La commission considère que, dans le cadre de cette stratégie, il est important, comme l’a souligné la mission dans son rapport de disposer «de données fiables permettant d’évaluer l’ampleur du phénomène d’esclavage et ses caractéristiques». L’absence de ces données pouvant «constituer un obstacle à la mise en œuvre d’une politique de lutte efficace». La commission espère que le gouvernement pourra mener à bien une telle étude, avec l’assistance technique du Bureau et des autres organisations internationales qui ont fait part de leur intérêt à coopérer avec le gouvernement dans ce domaine. Une telle étude permettrait de mieux orienter les actions devant être menées par les pouvoirs publics et de cibler les populations et les zones géographiques concernées.

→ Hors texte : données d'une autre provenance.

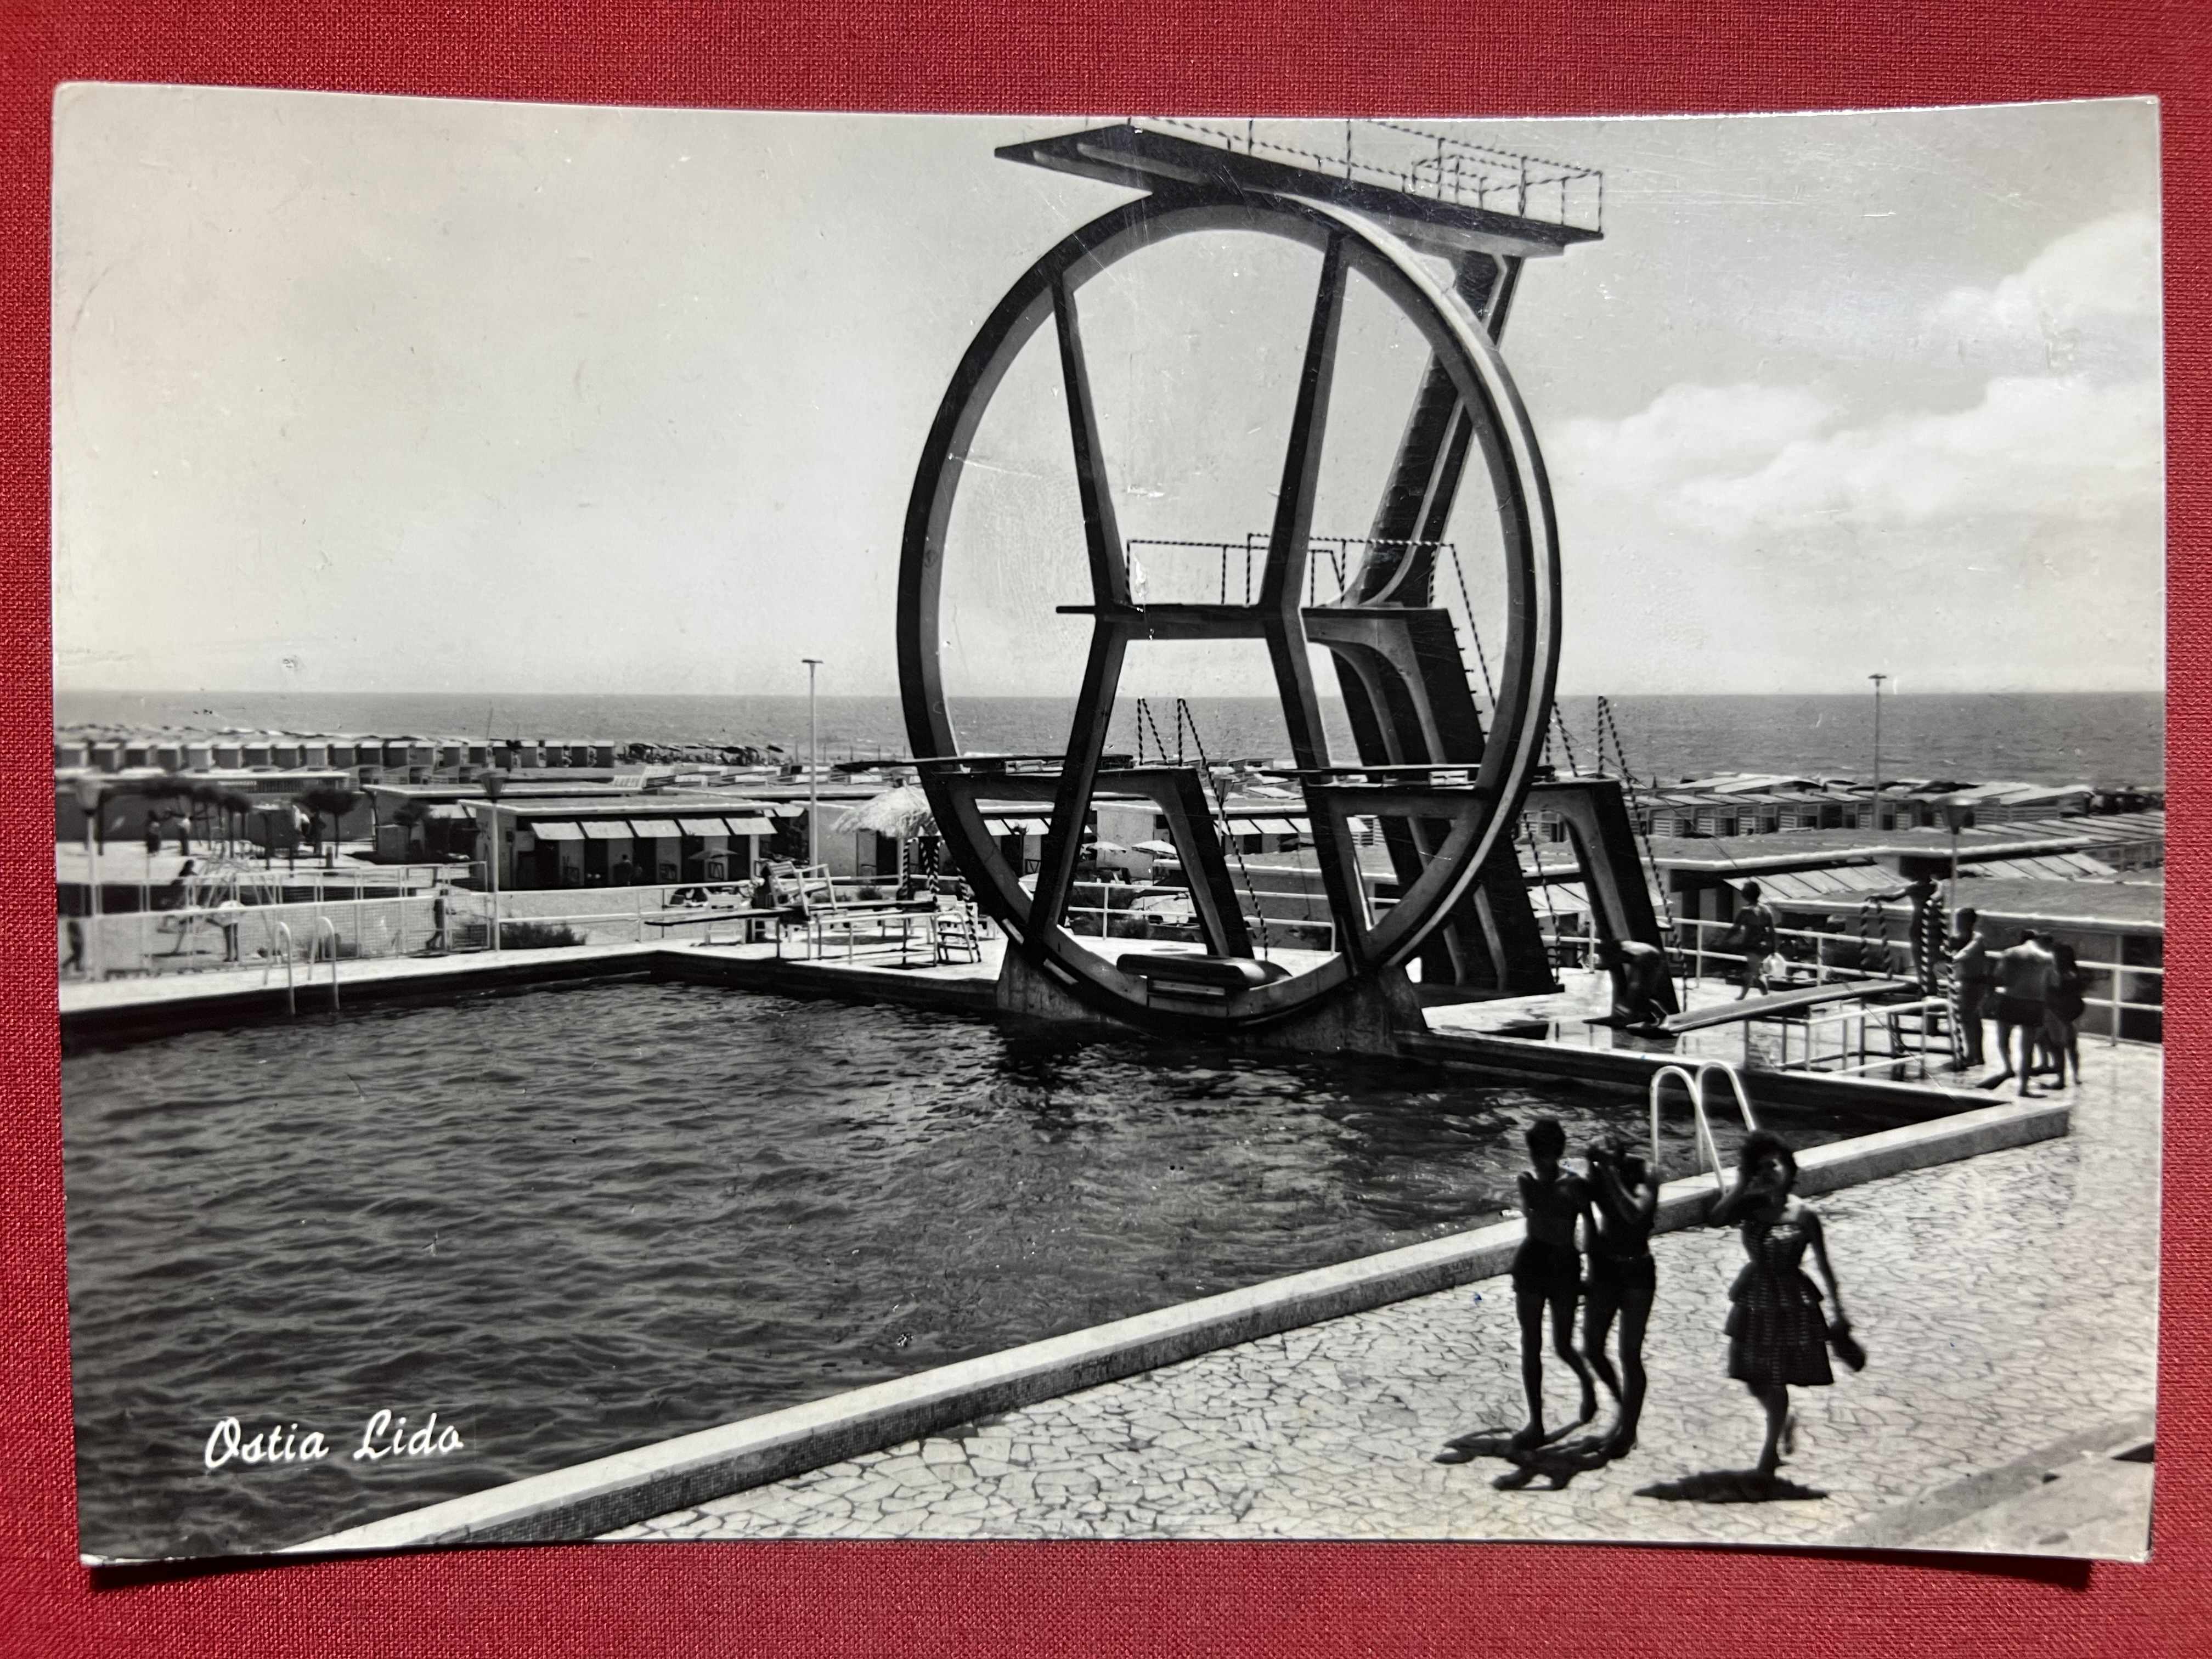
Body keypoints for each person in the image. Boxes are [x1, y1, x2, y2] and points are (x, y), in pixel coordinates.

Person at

De manière plus générale, la commission prie le gouvernement de fournir dans son prochain rapport des informations détaillées sur la mise en œuvre de la Stratégie nationale de lutte contre les séquelles de l’esclavage. Elle espère qu’au moment de définir cette stratégie le gouvernement tiendra compte de l’ensemble des recommandations formulées par la mission, comme il l’a indiqué dans une communication adressée au Bureau en novembre 2006. La commission considère à cet égard que tous les acteurs appelés à jouer un rôle dans la lutte contre ces pratiques – notamment les partenaires sociaux, les forces de police et de maintien de l’ordre, l’appareil judiciaire, l’inspection du travail et la société civile, y compris les autorités religieuses – devront être parties prenantes dans cette stratégie. Elle espère également que, parmi les mesures qui seront adoptées dans le cadre de cette stratégie nationale, le gouvernement tiendra compte de la nécessité de mener des actions de sensibilisation aux niveaux national, régional et local, ciblant l’ensemble des acteurs ci-dessus mentionnés. De même, il conviendra de mettre en œuvre dans un cadre concerté des programmes de lutte contre la pauvreté, ciblant plus spécifiquement les communautés au sein desquelles le phénomène lié aux séquelles de l’esclavage est connu et perdure, ceci afin d’éviter que ces personnes vulnérables soient de nouveau victimes de ces pratiques.